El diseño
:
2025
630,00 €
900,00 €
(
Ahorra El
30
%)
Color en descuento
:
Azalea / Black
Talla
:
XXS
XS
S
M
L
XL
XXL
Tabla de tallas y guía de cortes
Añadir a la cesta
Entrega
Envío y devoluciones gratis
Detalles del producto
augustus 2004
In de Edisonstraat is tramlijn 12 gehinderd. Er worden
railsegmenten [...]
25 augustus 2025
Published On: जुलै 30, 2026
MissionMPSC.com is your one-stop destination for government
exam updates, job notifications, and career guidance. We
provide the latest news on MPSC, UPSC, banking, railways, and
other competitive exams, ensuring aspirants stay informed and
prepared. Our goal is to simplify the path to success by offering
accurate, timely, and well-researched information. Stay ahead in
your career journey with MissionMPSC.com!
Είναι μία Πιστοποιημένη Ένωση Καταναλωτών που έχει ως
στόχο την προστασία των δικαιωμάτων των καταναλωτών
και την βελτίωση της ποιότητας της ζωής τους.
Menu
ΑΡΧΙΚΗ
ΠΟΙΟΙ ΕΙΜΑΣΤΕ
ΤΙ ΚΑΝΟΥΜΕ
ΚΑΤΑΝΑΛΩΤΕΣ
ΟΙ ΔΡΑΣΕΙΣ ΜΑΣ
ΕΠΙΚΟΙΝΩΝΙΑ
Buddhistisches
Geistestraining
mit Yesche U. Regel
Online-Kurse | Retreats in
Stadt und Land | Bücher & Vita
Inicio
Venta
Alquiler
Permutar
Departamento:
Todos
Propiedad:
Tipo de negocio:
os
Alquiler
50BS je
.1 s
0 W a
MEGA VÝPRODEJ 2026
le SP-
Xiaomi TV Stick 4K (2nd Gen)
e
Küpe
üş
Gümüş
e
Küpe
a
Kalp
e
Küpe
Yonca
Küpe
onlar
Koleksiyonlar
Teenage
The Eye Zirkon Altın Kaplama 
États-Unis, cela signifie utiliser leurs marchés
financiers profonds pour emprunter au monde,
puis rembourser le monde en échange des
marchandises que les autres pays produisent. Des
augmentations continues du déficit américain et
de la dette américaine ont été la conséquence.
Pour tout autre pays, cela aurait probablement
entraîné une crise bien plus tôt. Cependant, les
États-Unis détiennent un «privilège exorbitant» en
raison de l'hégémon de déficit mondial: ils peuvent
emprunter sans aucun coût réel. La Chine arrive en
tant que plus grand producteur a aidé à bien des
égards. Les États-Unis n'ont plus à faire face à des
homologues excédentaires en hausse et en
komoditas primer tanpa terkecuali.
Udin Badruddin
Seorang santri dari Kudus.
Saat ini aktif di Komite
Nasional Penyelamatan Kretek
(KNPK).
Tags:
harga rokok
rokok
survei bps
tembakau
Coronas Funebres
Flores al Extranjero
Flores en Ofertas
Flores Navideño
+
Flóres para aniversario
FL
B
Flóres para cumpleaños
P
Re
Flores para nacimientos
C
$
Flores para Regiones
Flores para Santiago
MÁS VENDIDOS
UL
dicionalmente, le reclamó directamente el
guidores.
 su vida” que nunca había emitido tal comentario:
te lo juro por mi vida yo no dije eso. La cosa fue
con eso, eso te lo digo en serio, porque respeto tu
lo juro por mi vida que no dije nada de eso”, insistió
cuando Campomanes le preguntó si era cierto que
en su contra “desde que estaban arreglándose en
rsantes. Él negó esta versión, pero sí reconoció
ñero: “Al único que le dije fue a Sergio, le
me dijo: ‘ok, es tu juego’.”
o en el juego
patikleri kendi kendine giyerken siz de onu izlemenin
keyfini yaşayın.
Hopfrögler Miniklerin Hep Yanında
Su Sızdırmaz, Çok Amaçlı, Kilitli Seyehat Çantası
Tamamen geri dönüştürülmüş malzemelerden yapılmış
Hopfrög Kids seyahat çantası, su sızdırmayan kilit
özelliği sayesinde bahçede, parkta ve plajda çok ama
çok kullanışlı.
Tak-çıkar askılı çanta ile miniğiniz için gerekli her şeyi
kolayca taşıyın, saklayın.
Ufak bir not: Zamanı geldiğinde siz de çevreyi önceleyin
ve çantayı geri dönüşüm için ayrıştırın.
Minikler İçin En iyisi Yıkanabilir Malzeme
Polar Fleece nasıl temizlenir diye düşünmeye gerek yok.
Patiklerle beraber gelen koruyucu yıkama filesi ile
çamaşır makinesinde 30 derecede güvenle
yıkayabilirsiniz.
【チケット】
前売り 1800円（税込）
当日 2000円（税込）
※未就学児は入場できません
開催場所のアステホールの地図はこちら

● ● ● ● ●

• Work to complete:
The response should be the listing above, limited to the lines between the one holding "augustus 2004" and the one holding "Είναι μία Πιστοποιημένη", inclusive, reproduced exactly.

• Response to the exercise:
augustus 2004
In de Edisonstraat is tramlijn 12 gehinderd. Er worden
railsegmenten [...]
25 augustus 2025
Published On: जुलै 30, 2026
MissionMPSC.com is your one-stop destination for government
exam updates, job notifications, and career guidance. We
provide the latest news on MPSC, UPSC, banking, railways, and
other competitive exams, ensuring aspirants stay informed and
prepared. Our goal is to simplify the path to success by offering
accurate, timely, and well-researched information. Stay ahead in
your career journey with MissionMPSC.com!
Είναι μία Πιστοποιημένη Ένωση Καταναλωτών που έχει ως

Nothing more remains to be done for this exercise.